* **YOUR INSTRUCTIONS**
An exact copy of every entry is needed, with the images left out.
-------
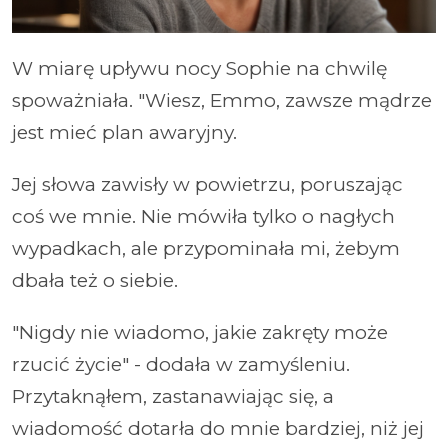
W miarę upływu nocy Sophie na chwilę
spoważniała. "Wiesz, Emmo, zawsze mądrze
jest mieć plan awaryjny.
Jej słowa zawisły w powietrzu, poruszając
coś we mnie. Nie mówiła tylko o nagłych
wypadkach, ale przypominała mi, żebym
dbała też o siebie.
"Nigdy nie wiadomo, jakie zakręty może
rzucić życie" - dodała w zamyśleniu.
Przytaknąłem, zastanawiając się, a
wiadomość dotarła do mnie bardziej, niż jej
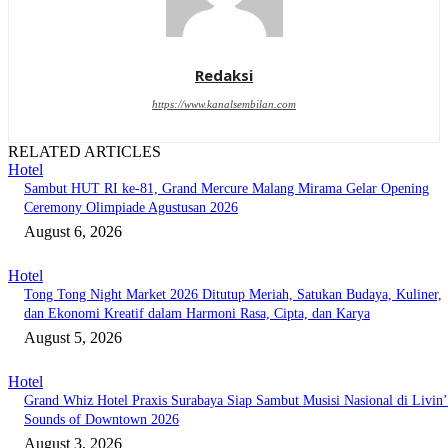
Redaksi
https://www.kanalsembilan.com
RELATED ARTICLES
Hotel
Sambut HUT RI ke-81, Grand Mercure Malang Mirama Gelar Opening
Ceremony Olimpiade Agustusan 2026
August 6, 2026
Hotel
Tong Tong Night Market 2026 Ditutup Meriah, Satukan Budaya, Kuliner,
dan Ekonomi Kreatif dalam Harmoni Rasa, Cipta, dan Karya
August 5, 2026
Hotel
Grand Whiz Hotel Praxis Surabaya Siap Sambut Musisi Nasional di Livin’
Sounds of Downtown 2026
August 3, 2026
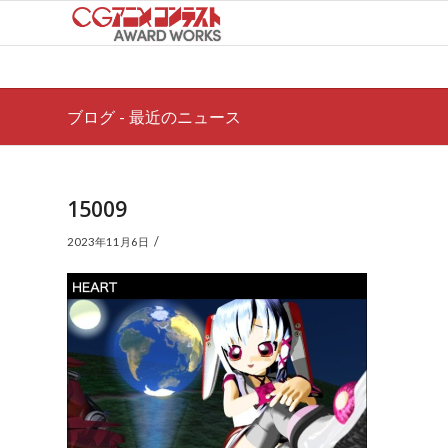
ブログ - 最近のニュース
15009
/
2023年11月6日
-------
* **SOLUTION TO THIS EXERCISE**
W miarę upływu nocy Sophie na chwilę
spoważniała. "Wiesz, Emmo, zawsze mądrze
jest mieć plan awaryjny.
Jej słowa zawisły w powietrzu, poruszając
coś we mnie. Nie mówiła tylko o nagłych
wypadkach, ale przypominała mi, żebym
dbała też o siebie.
"Nigdy nie wiadomo, jakie zakręty może
rzucić życie" - dodała w zamyśleniu.
Przytaknąłem, zastanawiając się, a
wiadomość dotarła do mnie bardziej, niż jej
Redaksi
https://www.kanalsembilan.com
RELATED ARTICLES
Hotel
Sambut HUT RI ke-81, Grand Mercure Malang Mirama Gelar Opening
Ceremony Olimpiade Agustusan 2026
August 6, 2026
Hotel
Tong Tong Night Market 2026 Ditutup Meriah, Satukan Budaya, Kuliner,
dan Ekonomi Kreatif dalam Harmoni Rasa, Cipta, dan Karya
August 5, 2026
Hotel
Grand Whiz Hotel Praxis Surabaya Siap Sambut Musisi Nasional di Livin’
Sounds of Downtown 2026
August 3, 2026
ブログ - 最近のニュース
15009
/
2023年11月6日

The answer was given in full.